Let me show you how the routing and fallback mechanism actually looks in TypeScript. If an API hangs, we gracefully degrade to another provider.

type ModelVendor = 'anthropic' | 'openai' | 'google';
 
interface RouteConfig {
  primary: ModelVendor;
  fallback: ModelVendor[];
  temperature: number;
}
 
const taskRouter: Record<string, RouteConfig> = {
  research: { primary: 'google', fallback: ['openai'], temperature: 0.2 },
  strategy: { primary: 'anthropic', fallback: ['openai', 'google'], temperature: 0.7 },
  finance: { primary: 'openai', fallback: ['google'], temperature: 0.1 }
};
 
async function executeWithFallback(task: string, prompt: string) {
  const config = taskRouter[task];
  const vendors = [config.primary, ...config.fallback];
 
  for (const vendor of vendors) {
    try {
      return await callLLM(vendor, prompt, config.temperature);
    } catch (error) {
      console.warn(`Vendor ${vendor} failed. Falling back...`);
    }
  }
  throw new Error("All models failed. Time to panic.");
}

That handles reliability. Next is the pipeline itself. The output of one agent must flow into the next. I built this around a strict context object so the agents do not overwrite each other's work.

interface AgentContext {
  marketData?: string;
  competitors?: string;
  strategy?: string;
}
 
async function runAgentPipeline(topic: string) {
  const context: AgentContext = {};
 
  context.marketData = await executeWithFallback(
    'research',
    `Find market sizing for ${topic}`
  );
 
  context.competitors = await executeWithFallback(
    'strategy',
    `Given this market data: ${context.marketData}, identify 3 competitors.`
  );
 
  const critique = await executeWithFallback(
    'strategy',
    `Review this entire context and tear it apart: ${JSON.stringify(context)}`
  );
 
  return { context, critique };
}

Real-time Rendering with SSE

The final piece is rendering this without making the user stare at a loading spinner for forty seconds while five agents chat with each other. Next.js 15 App Router handles Server-Sent Events (SSE) perfectly for this. You pipe the stream right to the client as the agents hit their milestones.
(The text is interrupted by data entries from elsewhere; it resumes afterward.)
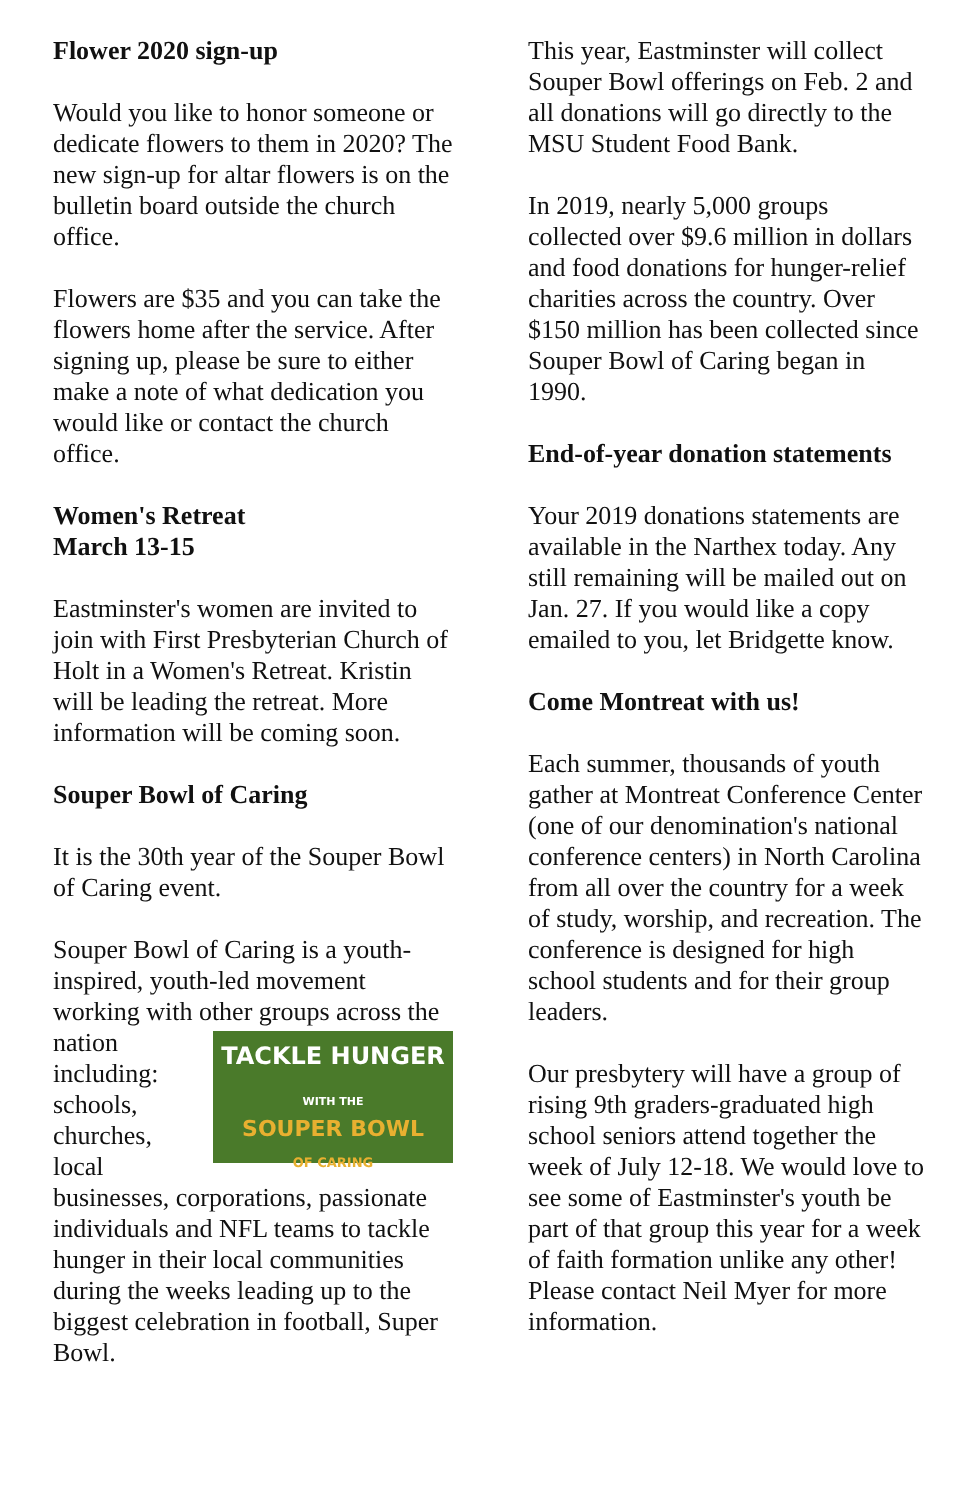Flower 2020 sign-up
Would you like to honor someone or dedicate flowers to them in 2020? The new sign-up for altar flowers is on the bulletin board outside the church office.
Flowers are $35 and you can take the flowers home after the service. After signing up, please be sure to either make a note of what dedication you would like or contact the church office.
Women's Retreat
March 13-15
Eastminster's women are invited to join with First Presbyterian Church of Holt in a Women's Retreat. Kristin will be leading the retreat. More information will be coming soon.
Souper Bowl of Caring
It is the 30th year of the Souper Bowl of Caring event.
Souper Bowl of Caring is a youth-inspired, youth-led movement working with other groups across the nation TACKLE HUNGER
WITH THE
SOUPER BOWL
OF CARING including: schools, churches, local businesses, corporations, passionate individuals and NFL teams to tackle hunger in their local communities during the weeks leading up to the biggest celebration in football, Super Bowl.
This year, Eastminster will collect Souper Bowl offerings on Feb. 2 and all donations will go directly to the MSU Student Food Bank.
In 2019, nearly 5,000 groups collected over $9.6 million in dollars and food donations for hunger-relief charities across the country. Over $150 million has been collected since Souper Bowl of Caring began in 1990.
End-of-year donation statements
Your 2019 donations statements are available in the Narthex today. Any still remaining will be mailed out on Jan. 27. If you would like a copy emailed to you, let Bridgette know.
Come Montreat with us!
Each summer, thousands of youth gather at Montreat Conference Center (one of our denomination's national conference centers) in North Carolina from all over the country for a week of study, worship, and recreation. The conference is designed for high school students and for their group leaders.
Our presbytery will have a group of rising 9th graders-graduated high school seniors attend together the week of July 12-18. We would love to see some of Eastminster's youth be part of that group this year for a week of faith formation unlike any other! Please contact Neil Myer for more information.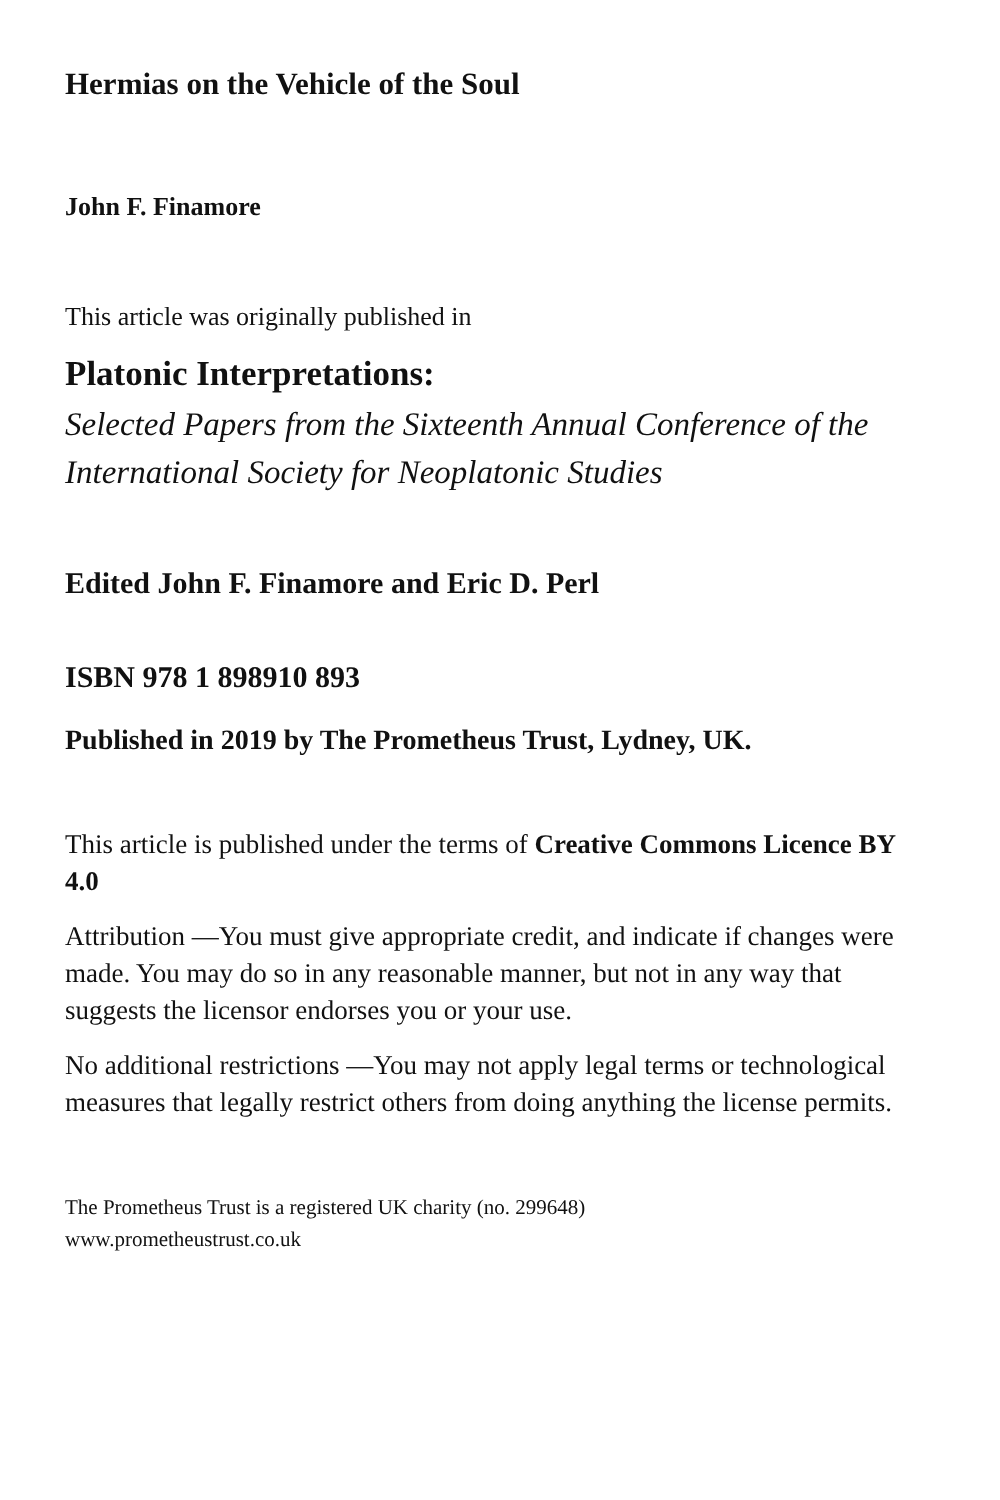Hermias on the Vehicle of the Soul
John F. Finamore
This article was originally published in
Platonic Interpretations:
Selected Papers from the Sixteenth Annual Conference of the International Society for Neoplatonic Studies
Edited John F. Finamore and Eric D. Perl
ISBN 978 1 898910 893
Published in 2019 by The Prometheus Trust, Lydney, UK.
This article is published under the terms of Creative Commons Licence BY 4.0
Attribution —You must give appropriate credit, and indicate if changes were made. You may do so in any reasonable manner, but not in any way that suggests the licensor endorses you or your use.
No additional restrictions —You may not apply legal terms or technological measures that legally restrict others from doing anything the license permits.
The Prometheus Trust is a registered UK charity (no. 299648)
www.prometheustrust.co.uk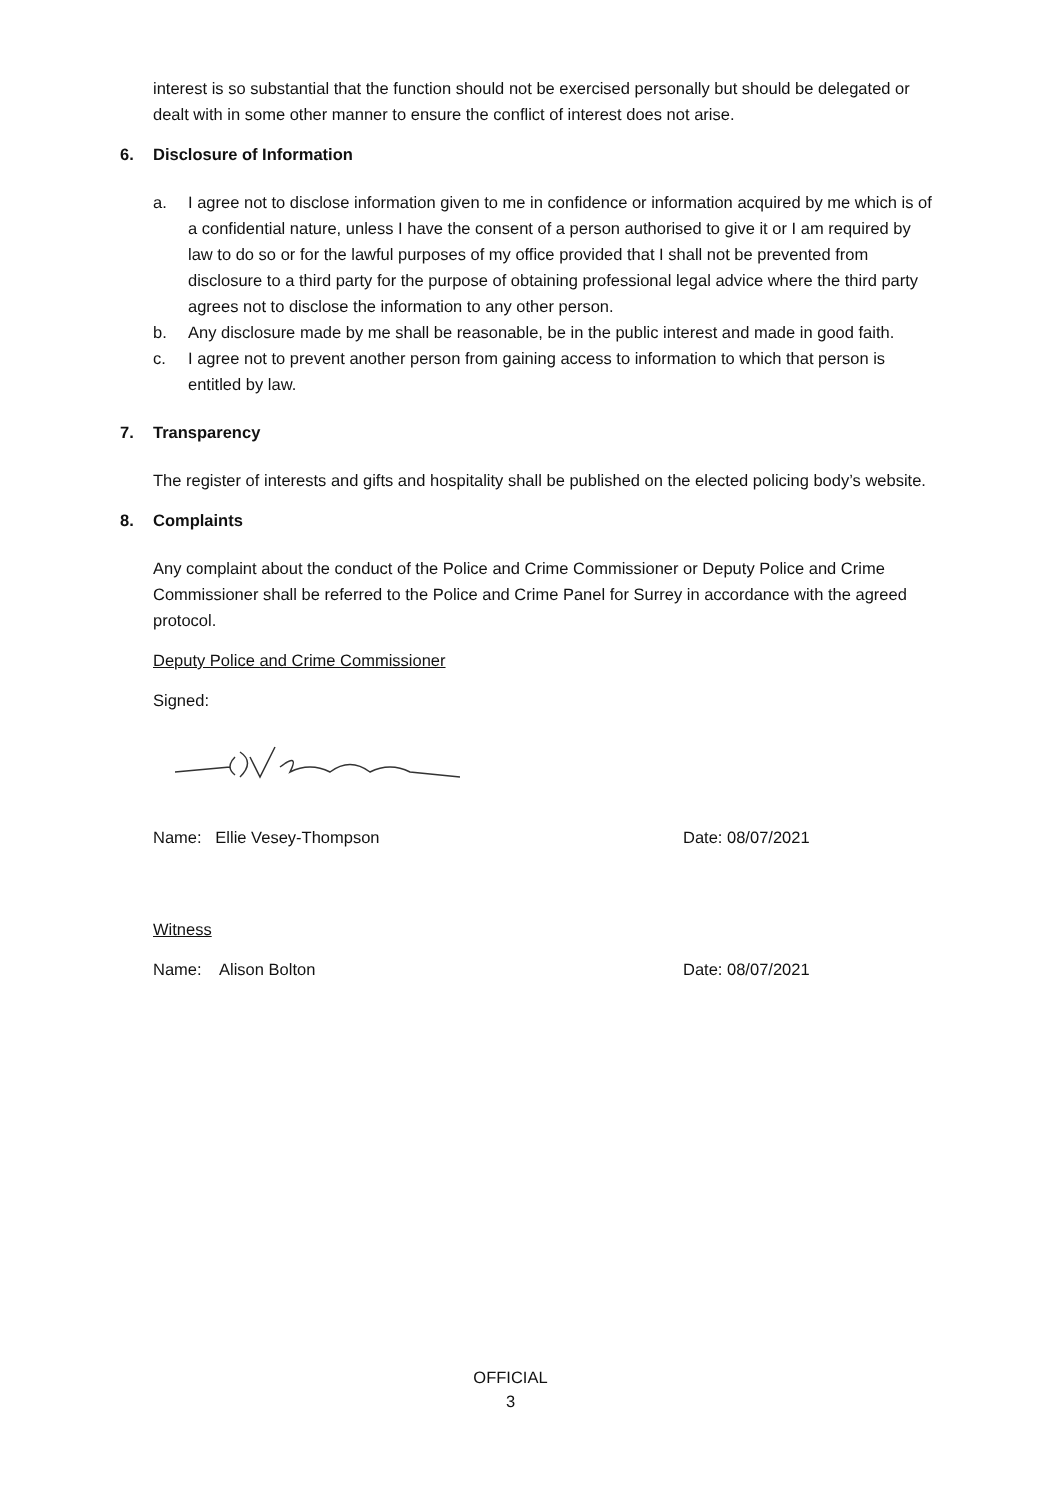interest is so substantial that the function should not be exercised personally but should be delegated or dealt with in some other manner to ensure the conflict of interest does not arise.
6. Disclosure of Information
a. I agree not to disclose information given to me in confidence or information acquired by me which is of a confidential nature, unless I have the consent of a person authorised to give it or I am required by law to do so or for the lawful purposes of my office provided that I shall not be prevented from disclosure to a third party for the purpose of obtaining professional legal advice where the third party agrees not to disclose the information to any other person.
b. Any disclosure made by me shall be reasonable, be in the public interest and made in good faith.
c. I agree not to prevent another person from gaining access to information to which that person is entitled by law.
7. Transparency
The register of interests and gifts and hospitality shall be published on the elected policing body’s website.
8. Complaints
Any complaint about the conduct of the Police and Crime Commissioner or Deputy Police and Crime Commissioner shall be referred to the Police and Crime Panel for Surrey in accordance with the agreed protocol.
Deputy Police and Crime Commissioner
Signed:
Name: Ellie Vesey-Thompson Date: 08/07/2021
Witness
Name: Alison Bolton Date: 08/07/2021
OFFICIAL
3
import { NextResponse } from 'next/server';
 
export async function POST(req: Request) {
  const { topic } = await req.json();
  const stream = new TransformStream();
  const writer = stream.writable.getWriter();
 
  startPipelineAndStream(topic, writer);
 
  return new NextResponse(stream.readable, {
    headers: {
      'Content-Type': 'text/event-stream',
      'Cache-Control': 'no-cache',
      'Connection': 'keep-alive',
    },
  });
}
 
async function startPipelineAndStream(topic: string, writer: WritableStreamDefaultWriter) {
  const encoder = new TextEncoder();
  const send = (msg: string) => writer.write(encoder.encode(`data: ${msg}\n\n`));
 
  try {
    send("Agent 1: Market sizing started...");
    // Pipeline logic runs here...
    send("Agent 1: Complete. Passing to Agent 2.");
  } finally {
    await writer.close();
  }
}

Conclusion

Stop treating language models like omniscient oracles. They are functions. String them together. You must also manage their state and enforce boundaries. It takes more setup, but you actually get to sleep at night knowing your application is not randomly hallucinating numbers.